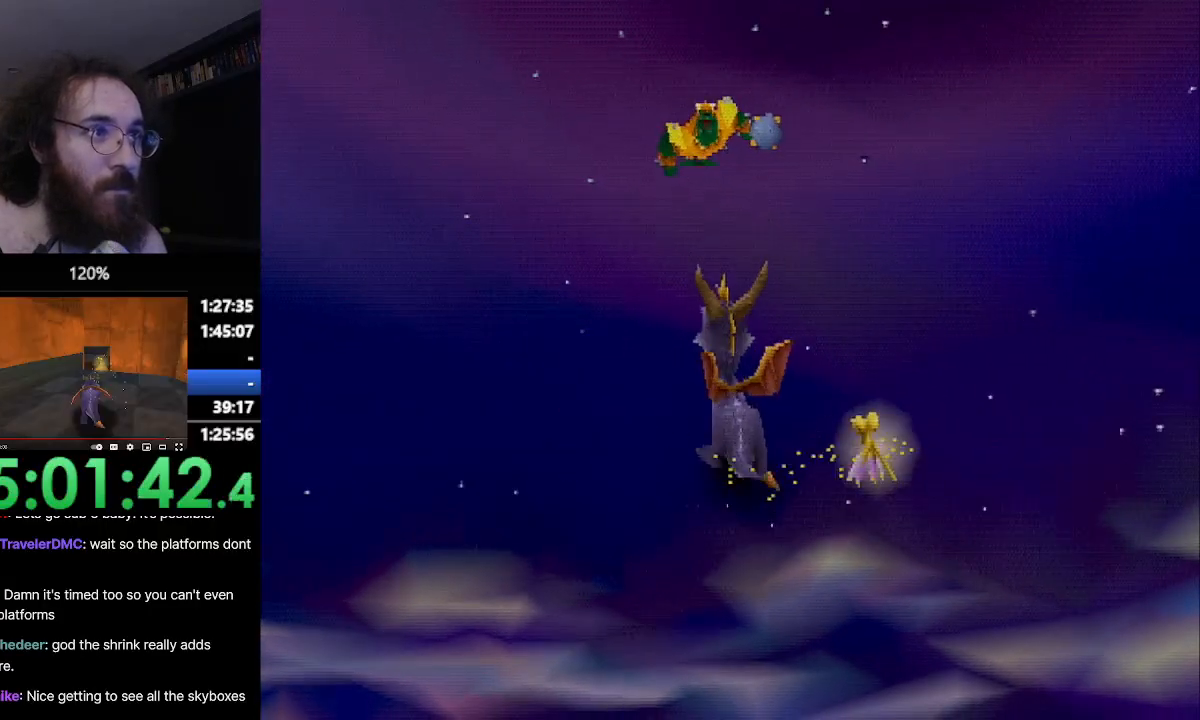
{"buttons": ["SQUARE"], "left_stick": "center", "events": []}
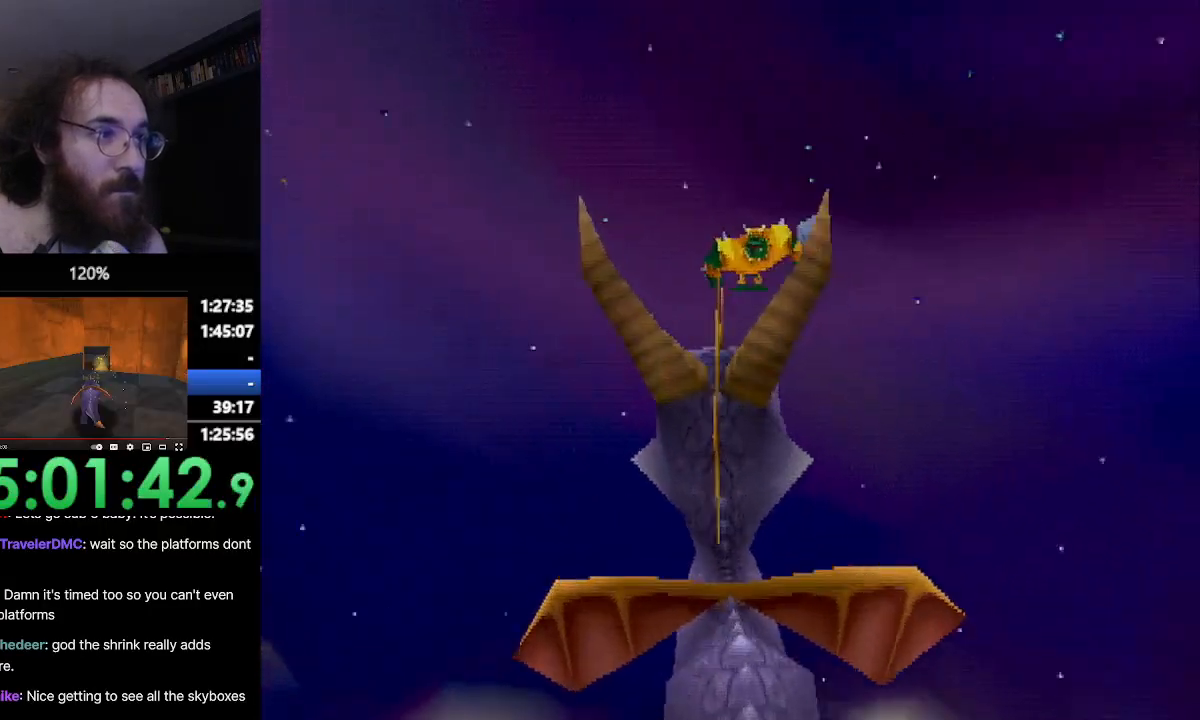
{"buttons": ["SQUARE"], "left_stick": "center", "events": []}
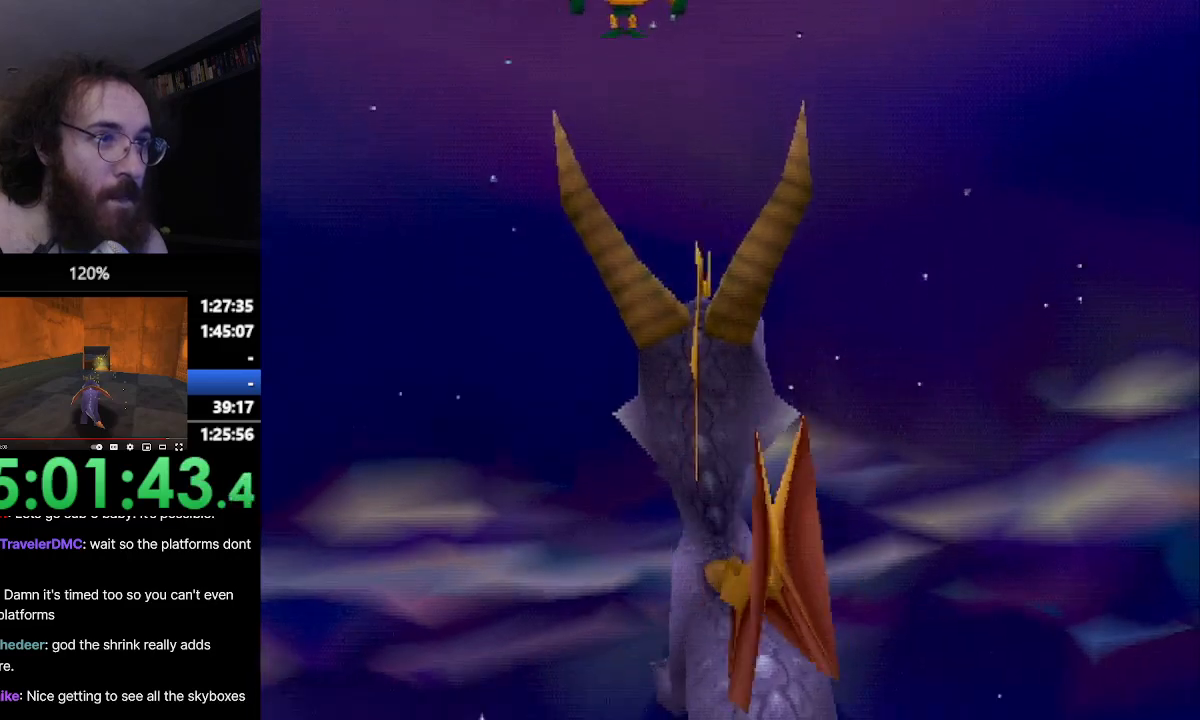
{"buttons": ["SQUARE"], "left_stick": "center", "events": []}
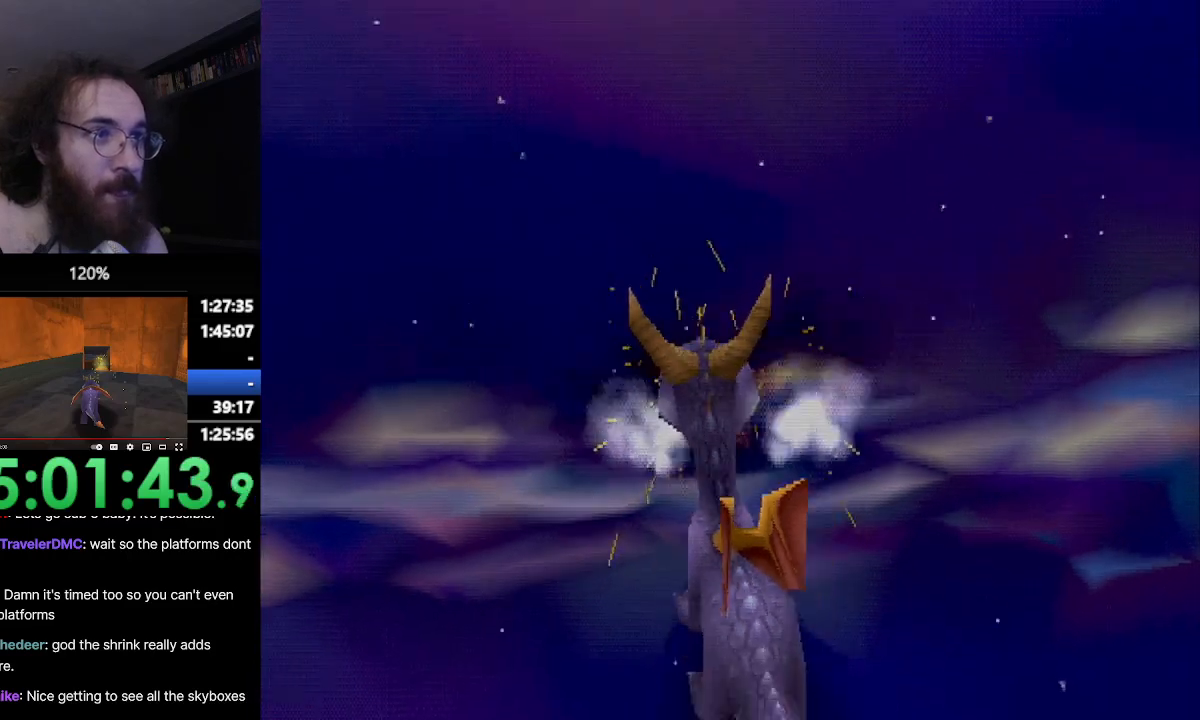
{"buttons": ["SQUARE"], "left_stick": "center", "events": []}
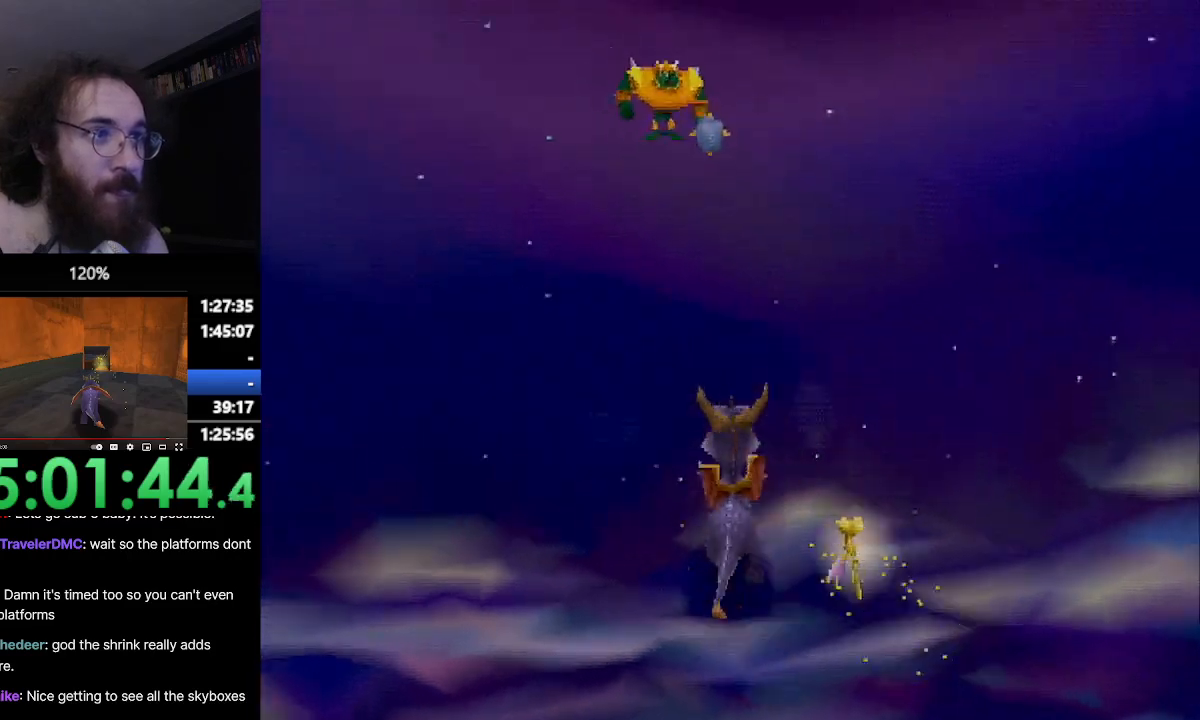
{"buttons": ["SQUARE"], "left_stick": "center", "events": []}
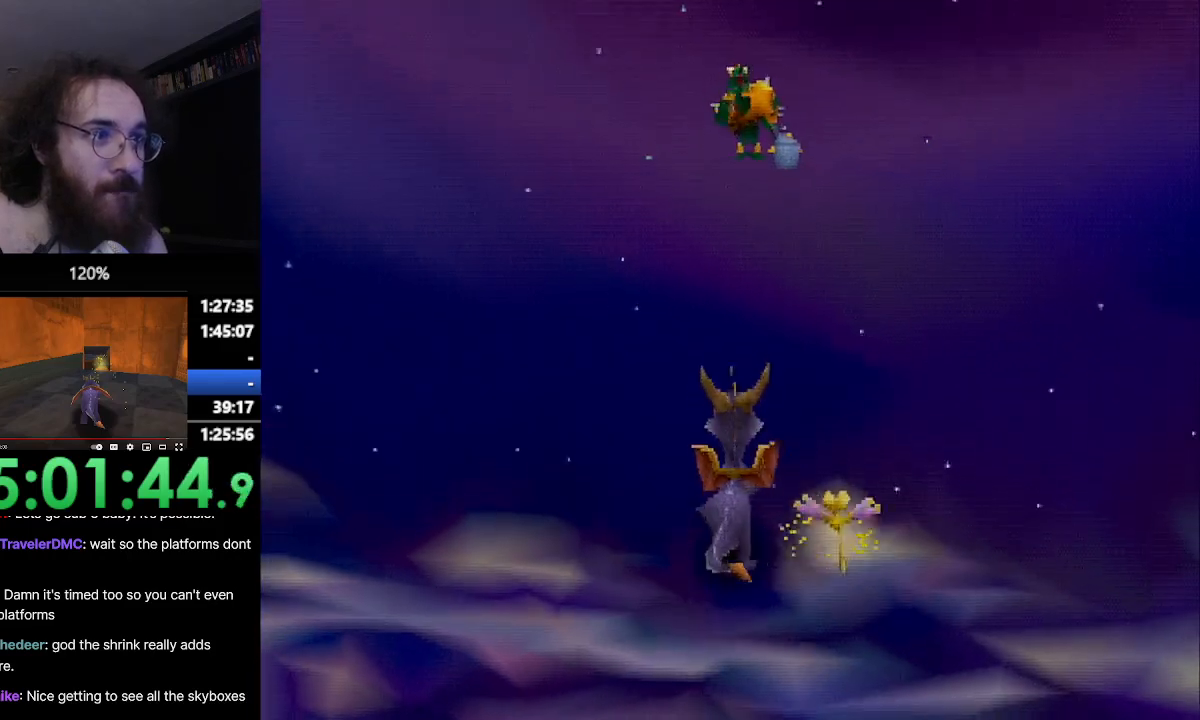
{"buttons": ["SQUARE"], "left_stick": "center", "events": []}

WORK REQUEST>
Reproduce all the entries that precede this task, word for word, minus any pictures.

SOLUTION FOR THIS TASK>
{"buttons": ["SQUARE"], "left_stick": "center", "events": []}
{"buttons": ["SQUARE"], "left_stick": "center", "events": []}
{"buttons": ["SQUARE"], "left_stick": "center", "events": []}
{"buttons": ["SQUARE"], "left_stick": "center", "events": []}
{"buttons": ["SQUARE"], "left_stick": "center", "events": []}
{"buttons": ["SQUARE"], "left_stick": "center", "events": []}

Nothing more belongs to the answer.